This study aimed to explore the developmental stages of gambling habits in order to better evaluate the burden of problem gambling across the life trajectory.
Secondly, we wished to analyze treatment-seeking behaviour (or lack thereof) and better understand the disparity between services needed and services received within different sub-groups of the gambling population. To do this, we recruited 86 gamblers who currently display, or have displayed during the last five years, at-risk gambling behaviour (as defined by SOGS). The subjects provided clinical data on the presence of mental health problems, their gambling trajectories, adversity faced over their life course, and their history of services sought and services received for mental health problems.

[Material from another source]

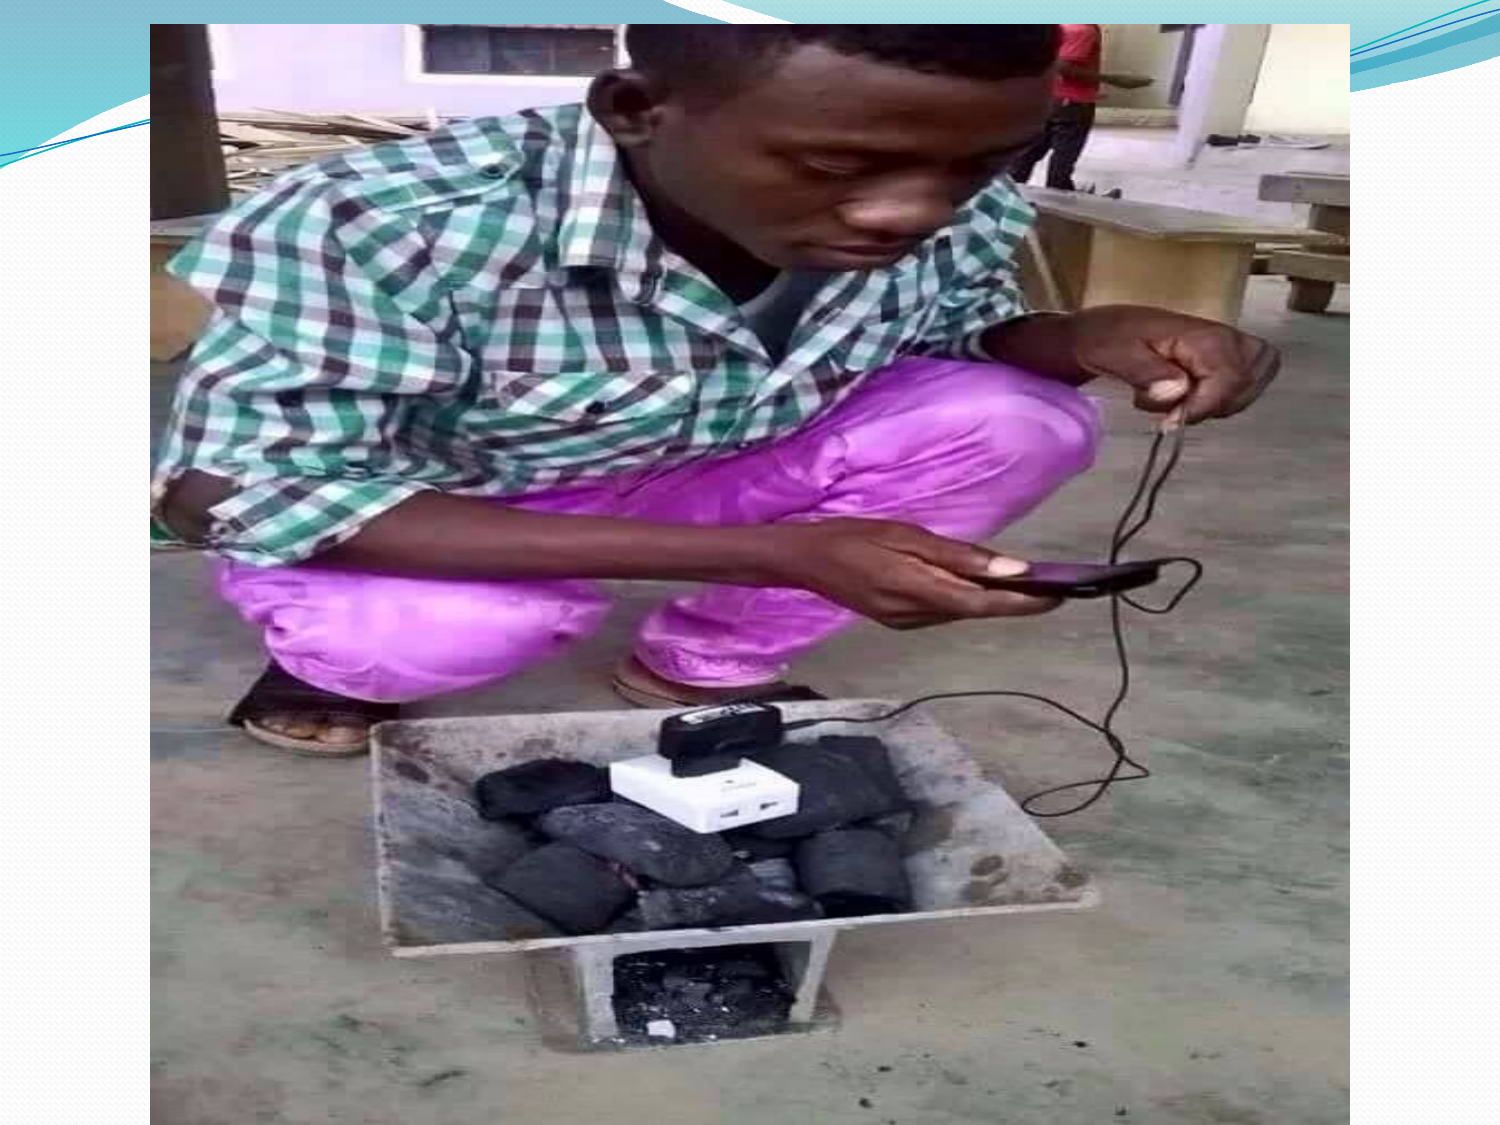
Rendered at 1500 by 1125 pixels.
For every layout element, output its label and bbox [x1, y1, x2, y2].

picture [149, 24, 1351, 1125]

The results point to three distinct groups with different gambling trajectories.
The results point to three distinct groups with different gambling trajectories. Members of the first group were exposed to gambling at an early age, by their teens, and continued to enjoy recreational gambling for a long period of time before developing pathological gambling problems in their forties or fifties. The second group began recreational gambling later in life, in their forties, but quickly developed pathological gambling problems in their fifties.
And finally, the third group was exposed to recreational gambling even later and developed pathological gambling problems towards 60-70 years of age, often after retirement. We note high rates of mental illness: 98 % of the subjects have suffered from at least one mental disorder during their lifetime. These include pathological gambling (78%), mood disorders (60 %), substance addiction (41%), anxiety disorders (23%), personality disorders (34%) and attempted suicide (22%). Over the past six months, 62% have experienced a mental disorder including pathological gambling (46%), mood disorders (23%), substances addiction (10%) and anxiety disorders (11%).
Analysis of service utilization indicates that the participants sought out medical and specialized mental health services (including addiction services) far more frequently than psychosocial services. The disparity between services needed and services received is greatest when it comes to referral and assessment services, psychotherapy and follow-up after self-exclusion.